_Auszuführende Aktion A_.
Stimmen die folgenden Aussagen mit den Buchvorstellungen überein? Antworte jeweils mit Ja oder Nein und zitiere die entscheidenden Worte wörtlich.
(i) Hitomi ist Wirtschaftspsychologin.
(ii) "Die Überwindung der Schwerkraft" ist der zweite Roman von Heinz Helle.
(iii) Die beiden Brüder ziehen eine Nacht lang von Kneipe zu Kneipe.
_Auszuführende Aktion B_.
Gib den Abschnitt der Buchvorstellungen von "Die Hochhausspringerin" bis einschließlich "stürzen beide ab." erneut wieder und ersetze darin "Riva" durch "Mira".
_Auszuführende Aktion C_.
Beantworte anhand der Buchvorstellungen diese Fragen:
(i) Wer inszeniert in ihrem Debüt den Drahtseilakt zwischen Überwachung und Freiheitsdrang?
(ii) Wovon erzählt der ältere Bruder seinem Bruder?
(iii) Wie viel später ist der ältere Bruder tot?

_Gegebener Text_.
■ ■ ■ ■

Die Hochhausspringerin

In ihrem Debüt inszeniert Julia von Lucadou einen packenden Drahtseilakt zwischen totalitärer Überwachung und Freiheitsdrang. Riva, die Protagonistin, ist eine Vorzeigeathletin einer neuen Welt und Millionen halten den Atem an, wenn sie zum Sprung ansetzt. Dann hört Riva von einem Tag auf den anderen auf und verweigert den jubelnden Massen ihre Präsenz. Hier kommt Hitomi ins Spiel. Die Wirtschaftspsychologin überwacht Riva und soll sie gefügig machen. Wenn es ihr nicht gelingt, stürzen beide ab.

 

Die Überwindung der Schwerkraft

Die Beziehung zweier Brüder steht im Zentrum des dritten Romans von Heinz Helle. Virtuos verknüpft der Autor eine Spurensuche mit den grossen Fragen des Lebens. Eine Nacht lang ziehen die Brüder von Kneipe zu Kneipe. Vor allem der Ältere trinkt an gegen das Elend der Welt, die von Krieg und Gewalt bestimmt ist. Aber er erzählt seinem Bruder auch vom baldigen Vaterglück. Was beide nicht wissen: Es wird danach kein Wiedersehen geben. Neun Monate später ist der ältere Bruder tot.

■ ■ ■ ■

_Gegebene Daten_.
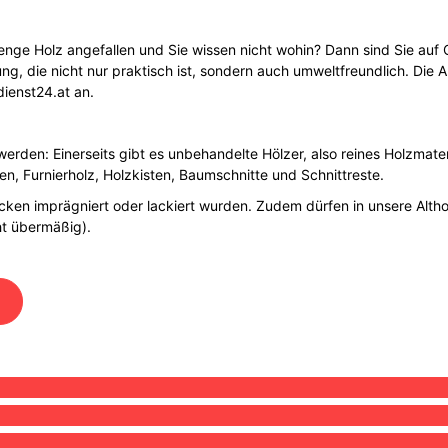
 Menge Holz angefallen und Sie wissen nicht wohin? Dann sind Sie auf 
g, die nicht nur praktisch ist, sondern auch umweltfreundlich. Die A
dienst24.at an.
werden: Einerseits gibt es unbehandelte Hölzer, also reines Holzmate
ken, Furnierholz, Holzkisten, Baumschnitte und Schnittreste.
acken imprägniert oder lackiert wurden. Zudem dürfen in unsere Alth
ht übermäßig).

■ ■ ■ ■

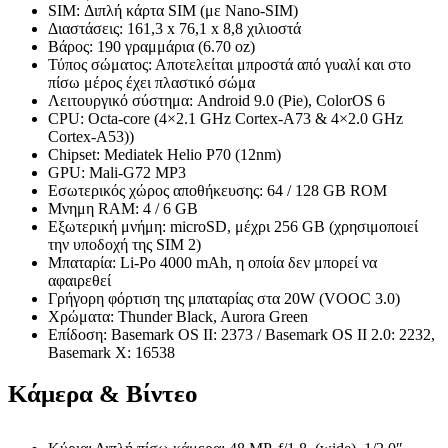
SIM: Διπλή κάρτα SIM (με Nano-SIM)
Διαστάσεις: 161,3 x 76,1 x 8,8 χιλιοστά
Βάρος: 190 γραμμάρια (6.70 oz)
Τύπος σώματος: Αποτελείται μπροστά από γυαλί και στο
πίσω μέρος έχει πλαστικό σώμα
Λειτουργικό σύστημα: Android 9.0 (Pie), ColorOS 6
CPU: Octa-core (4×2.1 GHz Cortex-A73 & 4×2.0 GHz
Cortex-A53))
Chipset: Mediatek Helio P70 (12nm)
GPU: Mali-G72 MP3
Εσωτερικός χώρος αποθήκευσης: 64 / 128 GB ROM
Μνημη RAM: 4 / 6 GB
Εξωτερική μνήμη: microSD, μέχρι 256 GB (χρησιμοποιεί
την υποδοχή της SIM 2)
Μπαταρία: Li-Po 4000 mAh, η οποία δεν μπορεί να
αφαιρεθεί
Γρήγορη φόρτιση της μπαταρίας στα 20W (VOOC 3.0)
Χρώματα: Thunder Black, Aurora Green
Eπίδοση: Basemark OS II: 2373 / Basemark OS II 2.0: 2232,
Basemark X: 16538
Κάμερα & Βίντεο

■ ■ ■ ■

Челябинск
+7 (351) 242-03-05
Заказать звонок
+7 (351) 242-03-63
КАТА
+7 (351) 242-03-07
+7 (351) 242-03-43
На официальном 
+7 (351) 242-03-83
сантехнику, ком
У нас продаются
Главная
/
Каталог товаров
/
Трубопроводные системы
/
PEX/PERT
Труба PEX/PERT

■ ■ ■ ■

_Schriftliche Antwort A_.
(i) Ja: "Die Wirtschaftspsychologin überwacht Riva und soll sie gefügig machen."
(ii) Nein: "Die Beziehung zweier Brüder steht im Zentrum des dritten Romans von Heinz Helle."
(iii) Ja: "Eine Nacht lang ziehen die Brüder von Kneipe zu Kneipe."

_Schriftliche Antwort B_.
Die Hochhausspringerin

In ihrem Debüt inszeniert Julia von Lucadou einen packenden Drahtseilakt zwischen totalitärer Überwachung und Freiheitsdrang. Mira, die Protagonistin, ist eine Vorzeigeathletin einer neuen Welt und Millionen halten den Atem an, wenn sie zum Sprung ansetzt. Dann hört Mira von einem Tag auf den anderen auf und verweigert den jubelnden Massen ihre Präsenz. Hier kommt Hitomi ins Spiel. Die Wirtschaftspsychologin überwacht Mira und soll sie gefügig machen. Wenn es ihr nicht gelingt, stürzen beide ab.

_Schriftliche Antwort C_.
(i) Julia von Lucadou
(ii) Vom baldigen Vaterglück
(iii) Neun Monate später